__Activity A__: Reproduce word for word the passage of the piece on direct instruction that opens with the words containing "Direct instruction is a" and closes with "whilst you talk.".
__Activity B__: Write the next part of the article on teacher-led teaching, starting after its final sentence.

__Text block__:
════════

The debate about teacher or pupil-led teaching has to stop, for me it is “wrong jungle” thinking. There are both teacher centric and student centric approaches that work, the research evidence is pretty clear. Equally both approaches have some pretty uninformed and dodgy practices that unfortunately have find their way into our classrooms.
What’s needed is a more balanced view including teacher led practice with opportunities for co-operative strategies intertwined in them and co-operative or independent work with high quality teacher input. Teacher-led strategies are useful to efficiently deliver factual knowledge, help students become unstuck when they hit a brick wall in their understanding and when learning new strategies to help them become more independent.
Direct Instruction (d=0.59, 26th)
It’s important to say form the outset that this is not the same as didactic teaching which involves a teacher stood at the front talking, with students sat down not listening.
Direct instruction is a very carefully planned process involving seven steps – see Hattie, 2009, Visible Learning, p. 205-206 – from where the structure below is taken and the quotes. If you are currently more comfortable with a teacher-led approach in the class room then direct instruction is for you. Use the steps below and work on are honing your skills until the structure becomes second nature, both for you and the students. The important difference, between direct instruction and didactic teaching, is the former requires the active engagement of students within the learning process. They cannot just sit there passively whilst you talk.
Teacher Clarity (d=0.75, 8th)
Step 1 – Before the lesson, structure and sequence the learning the learning intentions must be totally clear in your mind if they are going to provide a clear framework within the lesson. Are they challenging & moving to increasingly deep learning? The SOLO Taxonomy is excellent for this. You need to think about: factual & conceptually learning, subject procedural knowledge and metacognitive knowledge.
If you want to make this a bit more active why not give the students the lesson intentions on a set of sorting cards and ask them to organise them from unistructural to multistructural, to relational and finally to extended abstract. This could be “Think” part of a Think, Pair, Share with students asked to explain and justify to a partner the order they placed the learning intentions in. These cards can then be left on the table in front of the students as an aide memoire for the rest of the lesson.
Step 2 – The teacher needs to be clear about the success criteria in his/her own mind and then make them explicit to students – what does excellence look like? Remember to make your success criteria specific, extensive and challenging.
If you want to read a bit more about Teacher Clarity including specific, extensive and challenging success criteria have a look at “When #SOLO Met Bloom”.
Don’t fancy doing all the work? Why not give students three completed examination questions, from another class or the previous year, at different levels. The task is to work in a small group to determine which answer is best and articulate why – these can then be converted into set of success criteria for the work about to be completed.
Step 3 – There is a need to engage students in the learning – John Hattie talks about a “hook” to grab the student’s attention and I’ve heard Alistair Smith refer to this as a fascinator. You want to focus student’s attention on the learning. My only bit of advice is do not to spend too long at Step 3, it’s the starter not the main meal.

A “Fascinator” Picture from http://www.thethreetomatoes.com
At the end of each lesson a student is given the job of researching the next lesson and bringing a fascinator along to hook the other students into the learning.
Mastery Learning (d=0.58, 29th)

════════

__Supplied records__:
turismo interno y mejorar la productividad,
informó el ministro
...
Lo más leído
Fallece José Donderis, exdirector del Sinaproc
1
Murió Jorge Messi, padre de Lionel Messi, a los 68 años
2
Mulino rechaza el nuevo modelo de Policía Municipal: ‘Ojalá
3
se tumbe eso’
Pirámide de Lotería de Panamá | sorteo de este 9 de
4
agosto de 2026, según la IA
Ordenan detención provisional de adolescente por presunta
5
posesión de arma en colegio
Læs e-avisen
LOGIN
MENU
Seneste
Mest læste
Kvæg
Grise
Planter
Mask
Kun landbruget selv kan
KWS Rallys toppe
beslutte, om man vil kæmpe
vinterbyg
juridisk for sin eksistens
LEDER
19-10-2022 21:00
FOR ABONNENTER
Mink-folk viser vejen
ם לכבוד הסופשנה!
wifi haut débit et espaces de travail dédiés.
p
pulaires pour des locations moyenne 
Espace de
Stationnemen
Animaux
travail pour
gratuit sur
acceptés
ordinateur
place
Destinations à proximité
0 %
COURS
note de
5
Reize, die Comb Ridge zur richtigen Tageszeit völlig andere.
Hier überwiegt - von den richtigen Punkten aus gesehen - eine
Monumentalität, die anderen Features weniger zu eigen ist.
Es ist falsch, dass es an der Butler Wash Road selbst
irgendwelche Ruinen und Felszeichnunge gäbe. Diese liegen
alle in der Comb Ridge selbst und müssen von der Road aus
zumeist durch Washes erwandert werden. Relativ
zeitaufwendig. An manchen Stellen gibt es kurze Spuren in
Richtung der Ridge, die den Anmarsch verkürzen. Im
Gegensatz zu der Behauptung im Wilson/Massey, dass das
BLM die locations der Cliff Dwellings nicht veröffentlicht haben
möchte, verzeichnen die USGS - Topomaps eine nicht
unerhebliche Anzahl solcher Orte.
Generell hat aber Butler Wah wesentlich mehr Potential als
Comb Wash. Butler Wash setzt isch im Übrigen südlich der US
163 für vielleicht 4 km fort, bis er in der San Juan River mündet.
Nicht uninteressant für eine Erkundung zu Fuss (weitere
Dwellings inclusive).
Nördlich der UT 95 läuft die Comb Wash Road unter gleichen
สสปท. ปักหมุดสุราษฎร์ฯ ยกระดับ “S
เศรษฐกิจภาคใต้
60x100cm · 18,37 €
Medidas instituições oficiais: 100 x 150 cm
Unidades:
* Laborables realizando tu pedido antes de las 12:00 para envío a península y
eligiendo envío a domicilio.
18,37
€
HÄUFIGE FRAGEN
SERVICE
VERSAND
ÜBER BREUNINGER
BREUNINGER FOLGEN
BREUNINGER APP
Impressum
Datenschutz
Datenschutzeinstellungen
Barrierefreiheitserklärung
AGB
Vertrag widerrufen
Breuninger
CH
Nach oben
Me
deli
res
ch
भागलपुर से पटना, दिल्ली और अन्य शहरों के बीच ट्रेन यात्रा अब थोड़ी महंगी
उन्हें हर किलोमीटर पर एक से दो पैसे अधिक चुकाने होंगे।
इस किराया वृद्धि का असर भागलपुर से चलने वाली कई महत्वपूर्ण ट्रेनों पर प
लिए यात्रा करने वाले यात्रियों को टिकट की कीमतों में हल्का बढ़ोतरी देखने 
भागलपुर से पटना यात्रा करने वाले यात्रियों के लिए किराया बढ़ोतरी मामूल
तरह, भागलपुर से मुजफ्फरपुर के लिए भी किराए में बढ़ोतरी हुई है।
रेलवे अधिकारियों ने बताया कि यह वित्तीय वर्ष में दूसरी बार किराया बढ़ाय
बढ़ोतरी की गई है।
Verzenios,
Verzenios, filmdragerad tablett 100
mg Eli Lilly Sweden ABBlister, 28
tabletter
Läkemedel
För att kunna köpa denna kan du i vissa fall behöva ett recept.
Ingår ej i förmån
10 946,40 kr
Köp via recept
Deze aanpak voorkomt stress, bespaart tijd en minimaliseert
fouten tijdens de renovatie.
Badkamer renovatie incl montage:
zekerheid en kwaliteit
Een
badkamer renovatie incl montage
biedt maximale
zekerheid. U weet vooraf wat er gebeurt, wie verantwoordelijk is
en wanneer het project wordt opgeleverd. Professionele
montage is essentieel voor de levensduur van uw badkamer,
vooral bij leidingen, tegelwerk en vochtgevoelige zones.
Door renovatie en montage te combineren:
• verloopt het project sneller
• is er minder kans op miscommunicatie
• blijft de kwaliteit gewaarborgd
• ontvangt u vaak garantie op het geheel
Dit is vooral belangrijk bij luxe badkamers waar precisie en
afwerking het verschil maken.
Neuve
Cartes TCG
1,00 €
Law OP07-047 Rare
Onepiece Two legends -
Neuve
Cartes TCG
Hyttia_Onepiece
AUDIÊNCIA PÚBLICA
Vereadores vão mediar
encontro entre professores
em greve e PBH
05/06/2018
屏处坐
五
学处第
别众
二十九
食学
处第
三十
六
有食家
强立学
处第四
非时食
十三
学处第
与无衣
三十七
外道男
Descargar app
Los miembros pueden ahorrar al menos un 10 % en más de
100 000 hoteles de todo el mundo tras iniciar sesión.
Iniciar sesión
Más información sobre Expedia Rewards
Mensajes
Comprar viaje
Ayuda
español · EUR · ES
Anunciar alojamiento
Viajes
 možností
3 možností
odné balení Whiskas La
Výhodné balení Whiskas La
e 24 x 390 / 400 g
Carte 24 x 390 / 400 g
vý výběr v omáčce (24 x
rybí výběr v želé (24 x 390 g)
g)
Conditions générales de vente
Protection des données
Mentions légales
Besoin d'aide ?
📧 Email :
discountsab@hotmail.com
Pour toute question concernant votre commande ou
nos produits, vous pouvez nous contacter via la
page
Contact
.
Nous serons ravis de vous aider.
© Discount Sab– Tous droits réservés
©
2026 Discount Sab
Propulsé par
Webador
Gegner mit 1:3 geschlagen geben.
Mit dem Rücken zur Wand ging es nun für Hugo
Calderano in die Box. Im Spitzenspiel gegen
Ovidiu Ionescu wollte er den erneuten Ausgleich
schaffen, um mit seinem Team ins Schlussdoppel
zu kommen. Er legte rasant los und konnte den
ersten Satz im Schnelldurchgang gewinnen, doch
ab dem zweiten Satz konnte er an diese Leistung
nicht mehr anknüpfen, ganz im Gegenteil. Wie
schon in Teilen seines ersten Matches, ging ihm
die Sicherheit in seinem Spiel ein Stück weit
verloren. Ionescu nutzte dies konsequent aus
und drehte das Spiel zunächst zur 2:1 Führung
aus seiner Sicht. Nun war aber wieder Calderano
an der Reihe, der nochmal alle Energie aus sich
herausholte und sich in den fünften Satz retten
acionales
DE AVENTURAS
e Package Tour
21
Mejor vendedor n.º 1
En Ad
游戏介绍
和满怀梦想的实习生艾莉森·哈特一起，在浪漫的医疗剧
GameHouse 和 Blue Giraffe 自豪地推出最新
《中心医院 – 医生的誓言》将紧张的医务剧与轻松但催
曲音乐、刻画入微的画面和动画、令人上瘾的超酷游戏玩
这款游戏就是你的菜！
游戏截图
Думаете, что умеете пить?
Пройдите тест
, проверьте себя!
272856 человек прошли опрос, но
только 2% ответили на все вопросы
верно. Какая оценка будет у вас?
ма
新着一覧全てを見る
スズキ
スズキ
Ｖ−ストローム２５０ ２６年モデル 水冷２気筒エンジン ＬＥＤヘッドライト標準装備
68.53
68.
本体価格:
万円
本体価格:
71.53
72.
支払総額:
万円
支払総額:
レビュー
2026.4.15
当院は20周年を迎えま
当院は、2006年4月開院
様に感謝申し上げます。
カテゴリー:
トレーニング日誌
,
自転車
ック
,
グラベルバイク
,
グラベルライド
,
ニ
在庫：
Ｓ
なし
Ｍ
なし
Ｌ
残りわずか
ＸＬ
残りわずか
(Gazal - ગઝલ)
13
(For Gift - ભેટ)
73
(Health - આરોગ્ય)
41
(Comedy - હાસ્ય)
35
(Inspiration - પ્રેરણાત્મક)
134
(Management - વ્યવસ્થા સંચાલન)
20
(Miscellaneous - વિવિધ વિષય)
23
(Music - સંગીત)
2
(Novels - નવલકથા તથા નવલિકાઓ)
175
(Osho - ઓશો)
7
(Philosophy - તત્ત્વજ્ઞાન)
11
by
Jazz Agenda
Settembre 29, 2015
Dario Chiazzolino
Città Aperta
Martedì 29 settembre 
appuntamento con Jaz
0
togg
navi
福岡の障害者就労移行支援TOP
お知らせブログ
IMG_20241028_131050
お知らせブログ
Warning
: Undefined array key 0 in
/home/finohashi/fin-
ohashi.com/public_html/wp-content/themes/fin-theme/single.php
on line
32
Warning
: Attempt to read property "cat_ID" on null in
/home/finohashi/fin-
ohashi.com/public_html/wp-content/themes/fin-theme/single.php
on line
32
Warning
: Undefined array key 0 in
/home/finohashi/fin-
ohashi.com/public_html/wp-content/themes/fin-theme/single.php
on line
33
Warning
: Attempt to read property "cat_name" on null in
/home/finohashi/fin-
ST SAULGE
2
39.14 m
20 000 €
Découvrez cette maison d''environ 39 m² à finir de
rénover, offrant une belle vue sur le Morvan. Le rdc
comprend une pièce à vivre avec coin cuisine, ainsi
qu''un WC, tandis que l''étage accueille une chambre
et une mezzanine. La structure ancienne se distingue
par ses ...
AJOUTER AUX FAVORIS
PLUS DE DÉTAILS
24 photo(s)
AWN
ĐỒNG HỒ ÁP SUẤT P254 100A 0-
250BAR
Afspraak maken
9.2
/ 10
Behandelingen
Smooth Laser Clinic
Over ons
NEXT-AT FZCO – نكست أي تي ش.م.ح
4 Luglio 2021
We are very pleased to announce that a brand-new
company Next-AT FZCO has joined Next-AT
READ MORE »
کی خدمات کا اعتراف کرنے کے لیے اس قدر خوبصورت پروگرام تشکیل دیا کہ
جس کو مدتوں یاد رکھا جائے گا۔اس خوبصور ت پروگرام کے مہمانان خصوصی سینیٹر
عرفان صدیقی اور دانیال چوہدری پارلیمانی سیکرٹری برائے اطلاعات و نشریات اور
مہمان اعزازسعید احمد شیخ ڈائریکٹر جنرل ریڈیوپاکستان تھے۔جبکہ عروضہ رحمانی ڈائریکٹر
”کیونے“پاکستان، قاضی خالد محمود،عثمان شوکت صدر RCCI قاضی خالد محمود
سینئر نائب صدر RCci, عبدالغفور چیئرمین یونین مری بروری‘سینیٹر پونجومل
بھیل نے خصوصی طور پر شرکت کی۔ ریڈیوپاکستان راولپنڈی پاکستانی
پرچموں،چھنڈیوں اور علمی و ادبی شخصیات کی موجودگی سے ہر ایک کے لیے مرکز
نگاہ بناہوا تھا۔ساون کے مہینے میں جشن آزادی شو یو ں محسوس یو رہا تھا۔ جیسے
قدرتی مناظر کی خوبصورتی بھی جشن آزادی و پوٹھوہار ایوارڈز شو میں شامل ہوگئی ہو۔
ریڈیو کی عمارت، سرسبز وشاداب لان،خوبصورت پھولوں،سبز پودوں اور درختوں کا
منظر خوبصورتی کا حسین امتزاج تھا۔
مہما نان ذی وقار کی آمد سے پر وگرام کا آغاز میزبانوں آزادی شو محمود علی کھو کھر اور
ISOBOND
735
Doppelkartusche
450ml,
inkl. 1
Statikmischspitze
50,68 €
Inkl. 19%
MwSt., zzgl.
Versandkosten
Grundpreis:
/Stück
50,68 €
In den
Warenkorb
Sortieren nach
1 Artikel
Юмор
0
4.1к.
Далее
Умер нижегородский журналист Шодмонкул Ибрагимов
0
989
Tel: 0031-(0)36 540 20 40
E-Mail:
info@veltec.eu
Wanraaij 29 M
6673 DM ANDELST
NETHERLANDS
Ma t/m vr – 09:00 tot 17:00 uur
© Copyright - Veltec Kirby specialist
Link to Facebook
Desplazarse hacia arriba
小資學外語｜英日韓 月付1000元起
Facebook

════════

__Task result A__:
Direct instruction is a very carefully planned process involving seven steps – see Hattie, 2009, Visible Learning, p. 205-206 – from where the structure below is taken and the quotes. If you are currently more comfortable with a teacher-led approach in the class room then direct instruction is for you. Use the steps below and work on are honing your skills until the structure becomes second nature, both for you and the students. The important difference, between direct instruction and didactic teaching, is the former requires the active engagement of students within the learning process. They cannot just sit there passively whilst you talk.

__Task result B__:
Step 4 – This is the part of the lesson with some teacher input, modelling and critically checking for understanding. It’s important in direct instruction that the teacher actively checks whether the students have “got the learning” before moving on to guided practice. This stage may have a relatively low challenge as you work with students on the process used to get to the correct solution; it is really the start of “drilling” the process used. You don’t allow a student to move on until s/he has mastered the process. If you do you are building on foundations of sand.
This is the teacher bit, your input will be vital but keep the talk to just the right length. Cover the key information and process but don’t go on too long. Let the students move to step 5 and even struggle a bit, if you’ve got the level of challenge right they should. Don’t be afraid to oscillate backwards and forwards between steps 4 & 5 if needs be – as either whole class or small group intervention.
Worked Examples (d=0.57, 30th)
Step 5 – Students need the opportunity to demonstrate their grasp of the new learning by working through an activity or exercise. The level of challenge can be increased as the student becomes increasingly familiar and confident with the new process of learning. Critical to this phase is the teacher’s presence – check, check and check again that each student has grasped what is required before letting them out of your sight.
Think about structuring the exercise, for example in a Maths lesson, into four sets of ten questions. Each set of ten contains questions are at the same level testing one particular mathematical aspect, however, each set gets increasingly challenging as a new element is introduced into the question. The final set of ten questions may be a set of mathematical problems which require a series of processes to be used to successfully solve them. Students work in pairs to answer either the odd or even numbered questions within a set and then have their answers checked by their partners – they don’t all need to do all ten, the spare are used for extra practice by a student who doesn’t grasp it. Why not allow each student to decide which level of challenge s/he wants to start at and pair students accordingly. Keep your eye on the students’ work and move them up or back a level of challenge as necessary.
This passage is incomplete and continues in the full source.